The Shift from Overhead-Bound to Compute-Bound Execution
The true nature of GPU inefficiency becomes apparent when comparing small-scale operations to large-scale workloads. In a test using 64x64 matrices, the discrepancy between hardware capability and actual speed is jarring. Profiling reveals that the execution time of the GPU kernel, specifically ampere_bf16_s16816gemm, accounts for less than 1% of the total CPU processing time. This is a classic overhead-bound state. In this scenario, the time required for the CPU to prepare the kernel, manage the driver stack, and launch the operation outweighs the actual computation time. The GPU is effectively a Ferrari stuck in a school zone; it possesses immense power, but it spends the vast majority of its time idling, waiting for the CPU to give it the green light. Increasing the GPU's clock speed or adding more cores in this state provides zero performance gain because the bottleneck is not the compute, but the orchestration.
However, as the matrix size increases, the bottleneck shifts. When the workload is scaled up, the time the ampere_bf16_s16816gemm kernel spends performing actual calculations begins to exceed the CPU's launch time. The system transitions into a compute-bound state. In this phase, the fixed cost of the CPU launch becomes a negligible fraction of the total execution time, and the GPU's raw throughput becomes the primary determinant of speed. This transition proves that maximizing GPU utilization is not about the speed of the hardware, but about the volume of work assigned per call. Ensuring that the operation size is large enough to dwarf the launch overhead is the only way to unlock the latent performance of the A100.

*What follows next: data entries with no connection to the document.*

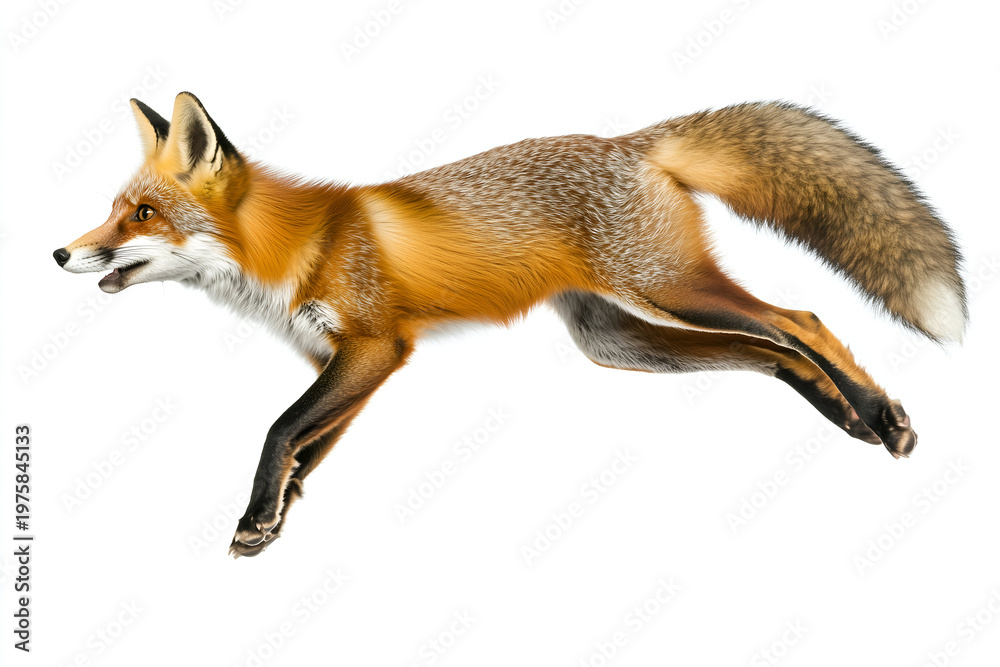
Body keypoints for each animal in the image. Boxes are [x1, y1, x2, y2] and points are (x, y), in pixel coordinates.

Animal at [55, 92, 966, 557]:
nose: (62, 252)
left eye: (140, 214)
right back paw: (852, 416)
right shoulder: (352, 361)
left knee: (800, 319)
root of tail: (627, 140)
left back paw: (880, 414)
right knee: (768, 348)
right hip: (621, 337)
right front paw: (274, 517)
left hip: (668, 290)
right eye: (115, 209)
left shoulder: (377, 344)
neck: (295, 248)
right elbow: (312, 441)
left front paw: (255, 514)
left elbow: (281, 427)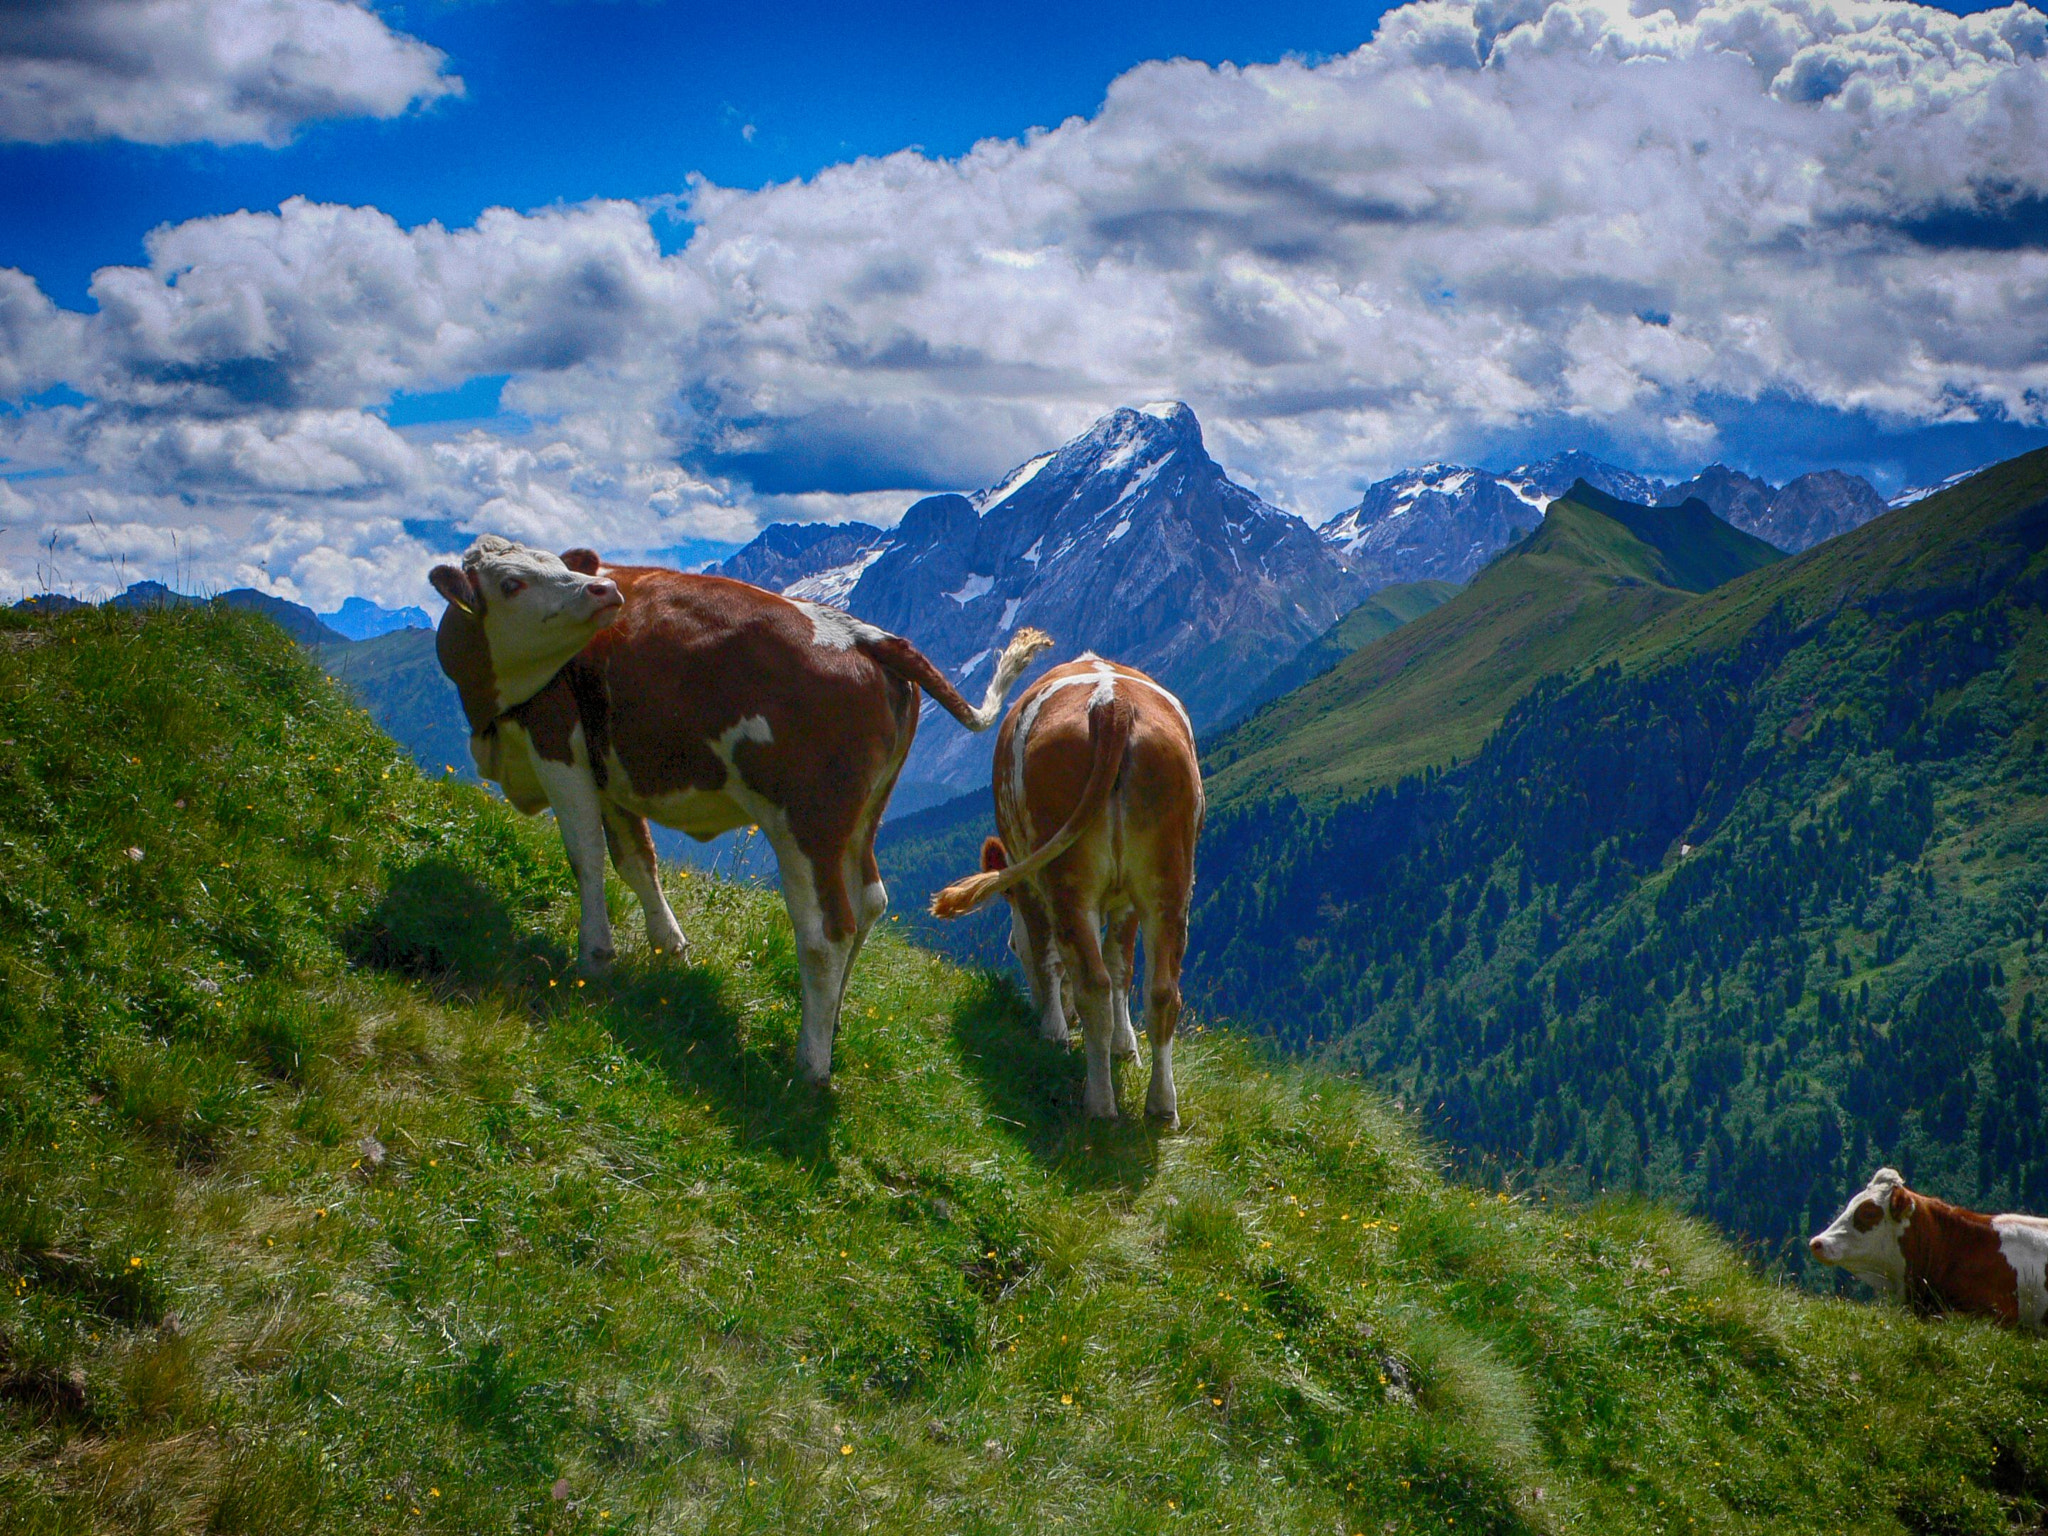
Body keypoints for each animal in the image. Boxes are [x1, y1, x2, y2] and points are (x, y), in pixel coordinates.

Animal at [423, 536, 1048, 1089]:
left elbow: (587, 856)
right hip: (863, 814)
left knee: (827, 932)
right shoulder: (609, 774)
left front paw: (594, 957)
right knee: (870, 901)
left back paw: (810, 1066)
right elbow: (637, 861)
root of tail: (865, 634)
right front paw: (669, 948)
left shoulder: (558, 741)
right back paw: (831, 1026)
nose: (603, 590)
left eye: (542, 572)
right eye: (513, 581)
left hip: (806, 820)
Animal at [929, 655, 1196, 1122]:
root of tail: (1112, 705)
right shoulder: (1127, 902)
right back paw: (1162, 1107)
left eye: (1011, 948)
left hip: (1065, 875)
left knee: (1092, 983)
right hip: (1169, 879)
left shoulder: (1029, 886)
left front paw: (1052, 1032)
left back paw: (1100, 1103)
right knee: (1162, 991)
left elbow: (1047, 953)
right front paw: (1125, 1048)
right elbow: (1122, 966)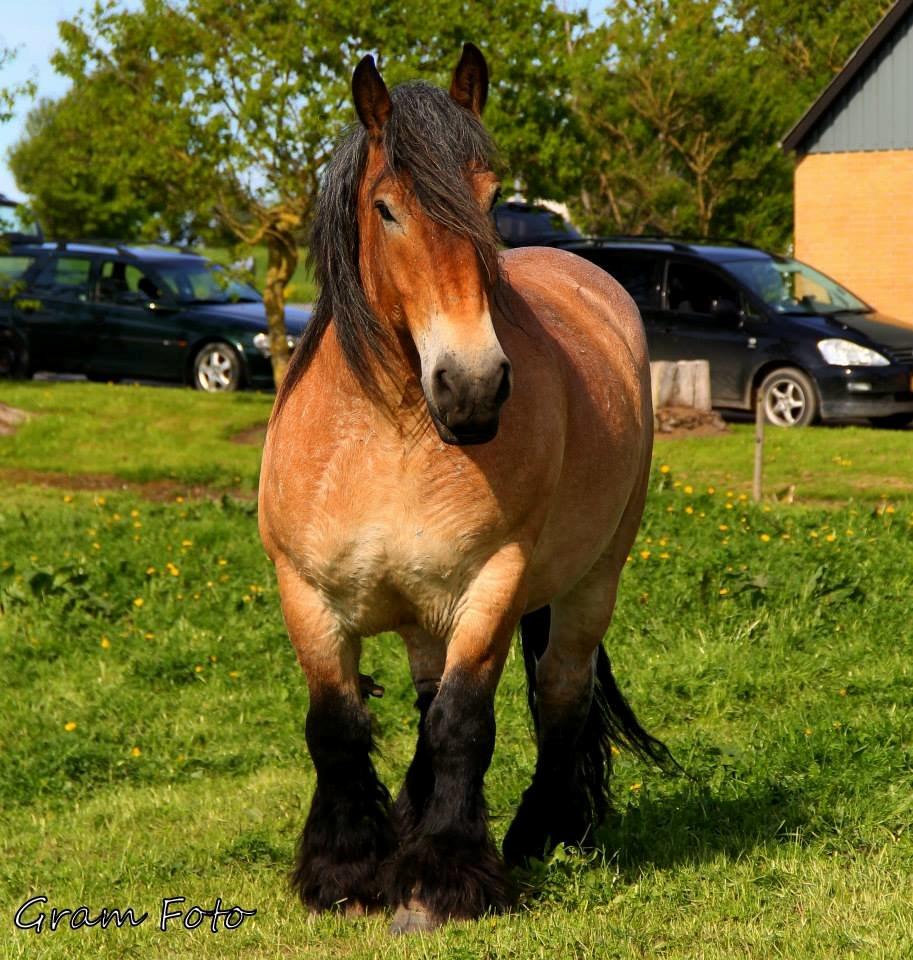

This analysis also uncovers a hidden latency known as the dead window. Profiling shows a gap of approximately 228µs from the moment record_function("matmul_add") is entered until the kernel is actually dispatched. This delay is caused by one-time costs including workspace allocation, cuBLAS heuristic calculations to determine the fastest algorithm for the given matrix size, and lazy loading of modules. If these are included in a benchmark, the results are skewed, masking the true performance of the model. To solve this, a warmup strategy is mandatory. The PyTorch profiler allows for a scheduled approach consisting of a wait phase to settle the system, a warmup phase to trigger initializations without recording, and an active phase for actual data collection. While this removes the 228µs one-time cost, it does not eliminate the structural offset of roughly 2.5ms that exists between CPU submission and GPU start, which is an inherent characteristic of the driver and hardware interface.
For engineers optimizing LLM inference, these findings are critical. LLM generation often involves repeated small matrix multiplications, especially during the decoding phase. If the system remains in an overhead-bound state, the GPU will be chronically underutilized, and the tokens-per-second rate will plateau regardless of the hardware. The solution lies in batching. By grouping multiple requests or expanding the operation scale, the system is forced into a compute-bound state, reducing the relative impact of the CPU launch overhead and significantly increasing throughput.
Ultimately, the goal is to eliminate unnecessary CPU-GPU synchronization points that force the GPU to wait. A rigorous warmup phase and a structural redesign to minimize kernel launch frequency are more effective than hyperparameter tuning. The data provided by the PyTorch profiler proves that inference efficiency is not determined by algorithmic complexity, but by the precision with which data flow congestion is removed from the pipeline.